Par-delà son air superficiel, le vêtement a joué un rôle important dans l'affirmation des régimes totalitaires, à la fois en tant qu'instrument de hiérarchie, d’assujettissement et d’exclusion. L'ouvrage Le vestiaire des totalitarismes invite à explorer cet autre langage du pouvoir.

RetroNews : L’ambition de votre ouvrage est d’essayer de comprendre comment le vêtement – et plus largement la mode – ont œuvré à l’expression des idéologies. Quel a été le point de départ de cette démarche ?

François Hourmant : À l’occasion de mes travaux sur la sinophilie hexagonale des années 1960-1970, j’ai travaillé sur la veste Mao en partant d'une interrogation : comment cette pièce du vestiaire chinois, symbole et vecteur de l’embrigadement et de l’assujettissement de la population pendant la Révolution culturelle, a-t-elle été annexée en Occident, à la fois par un couturier comme Pierre Cardin, qui en fait une pièce emblématique de son vestiaire, comme par les membres de la Jet-set qui se l’approprient. En d’autres termes, comment ce vêtement, liberticide en Chine est-il devenu le symbole de la distinction et du « smart parisian » selon le magazine Vogue en 1967 ? En discutant de cette curieuse trajectoire avec mon collègue Bernard Bruneteau, nous nous sommes aperçus qu’il y avait là un prisme pour analyser sous un jour différent la question balisée du totalitarisme.

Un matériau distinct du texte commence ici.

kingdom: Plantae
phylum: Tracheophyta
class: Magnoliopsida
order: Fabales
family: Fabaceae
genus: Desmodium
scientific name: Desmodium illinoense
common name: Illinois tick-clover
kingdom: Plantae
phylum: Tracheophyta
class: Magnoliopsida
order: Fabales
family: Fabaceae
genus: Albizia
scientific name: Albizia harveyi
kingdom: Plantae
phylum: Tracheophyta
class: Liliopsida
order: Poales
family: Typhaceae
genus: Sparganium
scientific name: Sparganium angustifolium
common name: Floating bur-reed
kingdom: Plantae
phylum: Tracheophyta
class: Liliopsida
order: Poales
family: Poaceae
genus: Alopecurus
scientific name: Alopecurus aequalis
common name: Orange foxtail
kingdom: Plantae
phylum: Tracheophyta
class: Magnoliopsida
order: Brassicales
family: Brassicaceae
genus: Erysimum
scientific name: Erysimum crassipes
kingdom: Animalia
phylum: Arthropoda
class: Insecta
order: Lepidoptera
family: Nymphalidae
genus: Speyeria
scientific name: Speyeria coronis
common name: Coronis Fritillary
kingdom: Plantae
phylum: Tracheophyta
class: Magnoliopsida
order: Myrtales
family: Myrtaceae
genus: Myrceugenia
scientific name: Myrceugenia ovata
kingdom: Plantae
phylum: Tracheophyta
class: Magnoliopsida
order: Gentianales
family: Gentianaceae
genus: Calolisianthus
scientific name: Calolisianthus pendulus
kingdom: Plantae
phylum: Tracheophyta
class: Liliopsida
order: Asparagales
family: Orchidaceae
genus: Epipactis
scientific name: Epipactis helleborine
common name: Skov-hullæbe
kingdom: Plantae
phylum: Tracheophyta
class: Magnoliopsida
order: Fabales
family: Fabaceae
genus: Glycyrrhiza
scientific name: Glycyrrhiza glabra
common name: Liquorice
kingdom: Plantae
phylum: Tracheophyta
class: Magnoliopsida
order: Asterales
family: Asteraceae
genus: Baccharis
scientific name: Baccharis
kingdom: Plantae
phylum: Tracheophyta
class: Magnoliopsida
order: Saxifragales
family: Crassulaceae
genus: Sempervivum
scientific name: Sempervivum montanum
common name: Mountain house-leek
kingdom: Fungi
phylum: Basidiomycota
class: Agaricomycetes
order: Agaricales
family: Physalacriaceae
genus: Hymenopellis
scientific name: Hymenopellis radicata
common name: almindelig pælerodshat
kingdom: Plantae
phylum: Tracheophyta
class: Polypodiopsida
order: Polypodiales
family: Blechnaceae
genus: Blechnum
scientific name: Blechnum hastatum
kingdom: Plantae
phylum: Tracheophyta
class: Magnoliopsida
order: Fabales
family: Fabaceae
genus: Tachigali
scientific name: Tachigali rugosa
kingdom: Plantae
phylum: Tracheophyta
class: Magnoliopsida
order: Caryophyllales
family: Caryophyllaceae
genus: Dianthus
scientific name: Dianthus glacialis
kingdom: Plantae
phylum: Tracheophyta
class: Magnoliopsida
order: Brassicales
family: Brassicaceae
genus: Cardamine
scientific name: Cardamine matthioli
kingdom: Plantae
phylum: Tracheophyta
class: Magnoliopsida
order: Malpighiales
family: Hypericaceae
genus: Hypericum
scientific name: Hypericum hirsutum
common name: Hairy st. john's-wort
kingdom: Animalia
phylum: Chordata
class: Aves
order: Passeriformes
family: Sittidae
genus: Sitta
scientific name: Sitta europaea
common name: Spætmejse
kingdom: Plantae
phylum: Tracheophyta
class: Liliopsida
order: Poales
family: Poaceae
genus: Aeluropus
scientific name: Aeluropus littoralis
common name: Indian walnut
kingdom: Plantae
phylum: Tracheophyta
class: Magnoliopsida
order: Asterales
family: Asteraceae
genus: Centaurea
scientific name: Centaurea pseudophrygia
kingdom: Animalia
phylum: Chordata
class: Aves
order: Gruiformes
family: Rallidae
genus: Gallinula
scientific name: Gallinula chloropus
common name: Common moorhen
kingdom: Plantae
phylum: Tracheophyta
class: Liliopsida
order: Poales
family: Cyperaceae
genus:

On sait par de nombreux travaux d’historiens, notamment le livre pionnier de Daniel Roche La Culture des apparences, que le vêtement est politique. Nous avons voulu questionner cette dimension sociale et politique du vêtement et plus largement de la mode. De nombreuses interrogations ont alors structuré notre réflexion : comment le vêtement peut-il, par-delà sa dimension en apparence superficielle et anecdotique, être investi d’un certain nombre de préoccupations idéologiques qu’il traduit et impose ? Comment le vestiaire peut-il devenir, par la police des apparences et le jeu des censures, un vecteur d’uniformisation et d’embrigadement mais également un marqueur de la servitude et de l’oppression ?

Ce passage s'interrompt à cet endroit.